Patients suffering from triple negative breast cancer, a treatment-resistant form of the disease, have a new option in pembrolizumab, a drug manufactured by Merck that was previously FDA-authorized for other malignancies.
Researchers presented findings at the American Society of Clinical Oncology’s annual meeting in Chicago of a Phase 2 clinical trial conducted at New York University’s Perlmutter Cancer Center that showed pembrolizumab (trade named Keytruda) reduced tumor size by 30 percent and stalled the disease in 21 percent of the 170 subjects, NYU’s Lagone Medical Center said in a release.

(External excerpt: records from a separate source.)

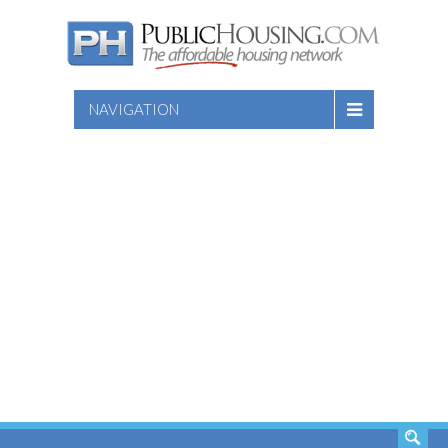
NAVIGATION
SEARCH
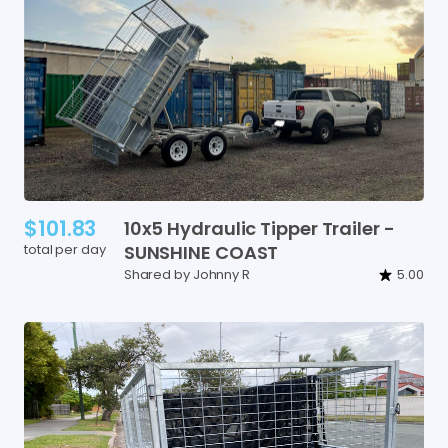
$101.83
10x5
Hydraulic
Tipper
Trailer
-
total per day
SUNSHINE
COAST
Shared by Johnny R
5.00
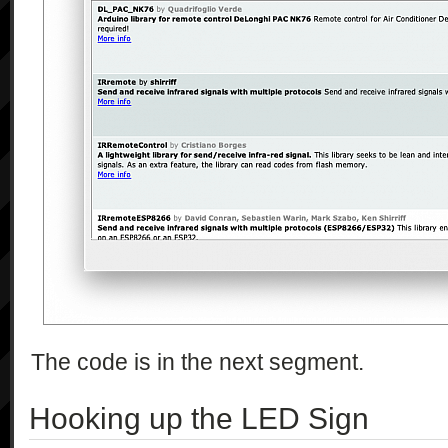
The code is in the next segment.
Hooking up the LED Sign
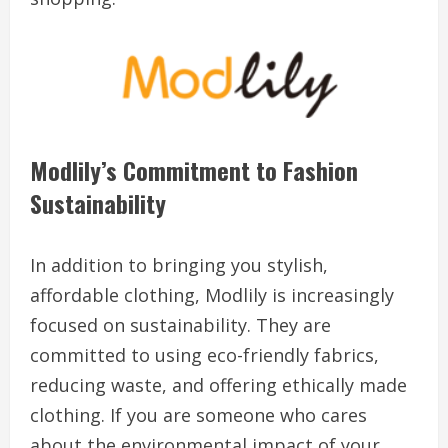
Modlily’s Commitment to Fashion
Sustainability
In addition to bringing you stylish,
affordable clothing, Modlily is increasingly
focused on sustainability. They are
committed to using eco-friendly fabrics,
reducing waste, and offering ethically made
clothing. If you are someone who cares
about the environmental impact of your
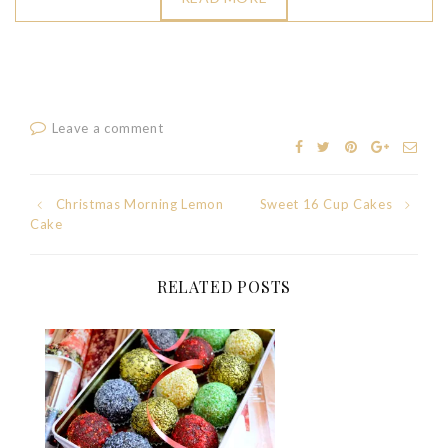
Leave a comment
Post
Christmas Morning Lemon
Sweet 16 Cup Cakes
Cake
navigation
RELATED POSTS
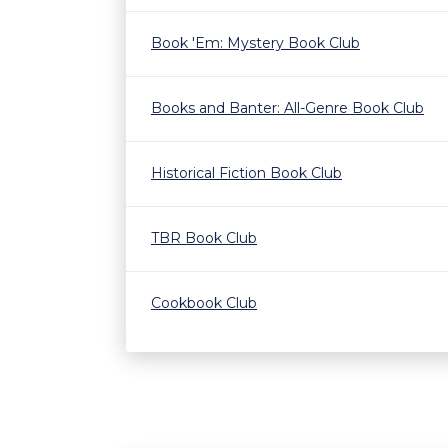
Book 'Em: Mystery Book Club
Books and Banter: All-Genre Book Club
Historical Fiction Book Club
TBR Book Club
Cookbook Club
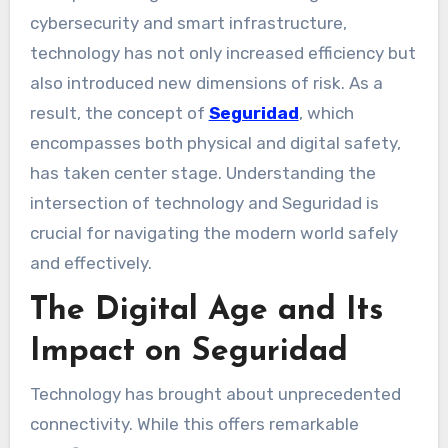
cybersecurity and smart infrastructure,
technology has not only increased efficiency but
also introduced new dimensions of risk. As a
result, the concept of
Seguridad
, which
encompasses both physical and digital safety,
has taken center stage. Understanding the
intersection of technology and Seguridad is
crucial for navigating the modern world safely
and effectively.
The Digital Age and Its
Impact on Seguridad
Technology has brought about unprecedented
connectivity. While this offers remarkable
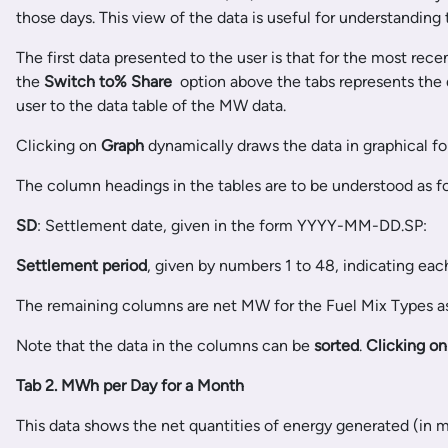
those days. This view of the data is useful for understanding
The first data presented to the user is that for the most rec
the
Switch to
% Share
option above the tabs represents the d
user to the data table of the MW data.
Clicking on
Graph
dynamically draws the data in graphical fo
The column headings in the tables are to be understood as f
SD
: Settlement date, given in the form YYYY-MM-DD.SP:
Settlement period
, given by numbers 1 to 48, indicating ea
The remaining columns are net MW for the Fuel Mix Types as
Note that the data in the columns can be
sorted
.
Clicking o
Tab 2. MWh per Day for a Month
This data shows the net quantities of energy generated (in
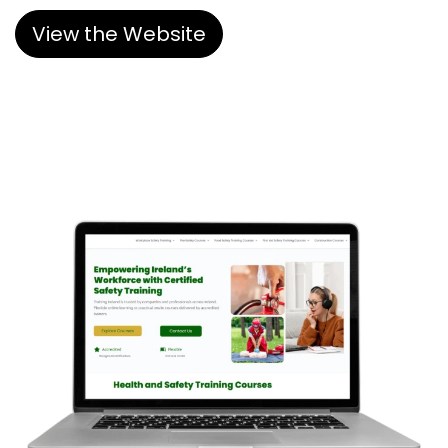
View the Website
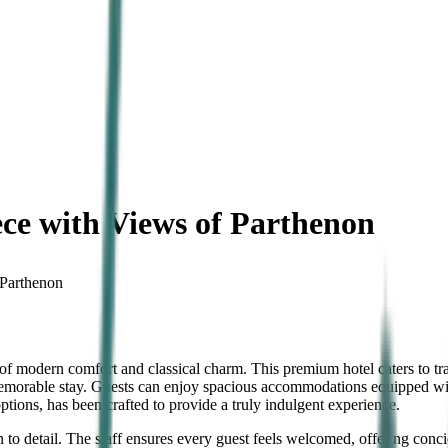
ce with Views of Parthenon
 Parthenon
 of modern comfort and classical charm. This premium hotel caters to t
memorable stay. Guests can enjoy spacious accommodations equipped with
ptions, has been crafted to provide a truly indulgent experience.
on to detail. The staff ensures every guest feels welcomed, offering con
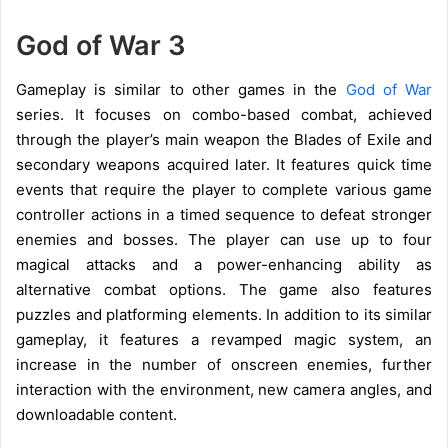
God of War 3
Gameplay is similar to other games in the
God of War
series. It focuses on combo-based combat, achieved
through the player’s main weapon the Blades of Exile and
secondary weapons acquired later. It features quick time
events that require the player to complete various game
controller actions in a timed sequence to defeat stronger
enemies and bosses. The player can use up to four
magical attacks and a power-enhancing ability as
alternative combat options. The game also features
puzzles and platforming elements. In addition to its similar
gameplay, it features a revamped magic system, an
increase in the number of onscreen enemies, further
interaction with the environment, new camera angles, and
downloadable content.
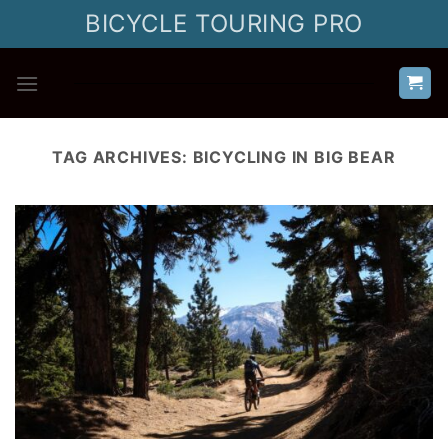
Skip
BICYCLE TOURING PRO
to
content
TAG ARCHIVES:
BICYCLING IN BIG BEAR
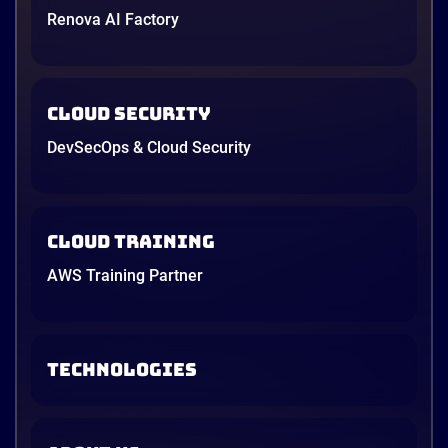
Renova AI Factory
architecture on Amazon Web Services (AWS).
4 minutes
Cloud Security
DevSecOps & Cloud Security
Cloud Training
AWS Training Partner
TECHNOLOGIES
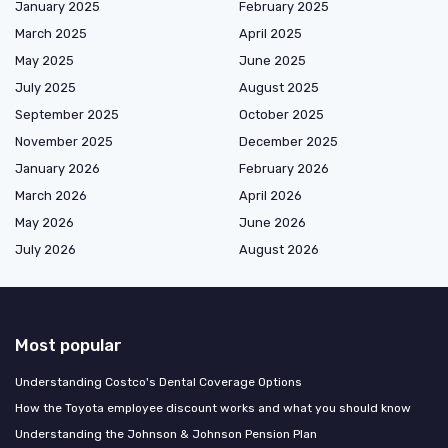
January 2025
February 2025
March 2025
April 2025
May 2025
June 2025
July 2025
August 2025
September 2025
October 2025
November 2025
December 2025
January 2026
February 2026
March 2026
April 2026
May 2026
June 2026
July 2026
August 2026
Most popular
Understanding Costco's Dental Coverage Options
How the Toyota employee discount works and what you should know
Understanding the Johnson & Johnson Pension Plan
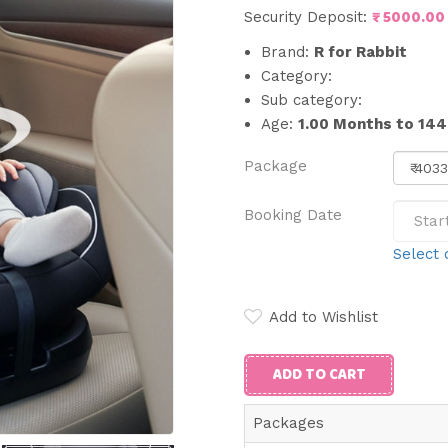
₹ 5000.00
Security Deposit:
Brand:
R for Rabbit
Category:
Sub category:
Age:
1.00 Months to 14
Package
Booking Date
Select 
Add to Wishlist
ADD TO CART
Packages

The release said triple negative breast cancer is particularly dangerous because it is impervious to treatment with hormones. However, the research indicated Keytruda, an immunotherapy drug, was equally effective in patients who have tried other remedies as well as those receiving anti-cancer drugs for the first time.
Lead researcher Sylvia Adams of the Perlmutter Cancer Center said the findings confirm the efficacy of pembrolizumab in triple-negative breast cancer
“This research contributes to a larger body of knowledge that could help provide better outcomes to women with few treatment options,” Adams said in the release. “The data also suggest that immunotherapy administered earlier in the disease course is more beneficial, as response rates are much greater in first- compared to second- or later lines of therapy.”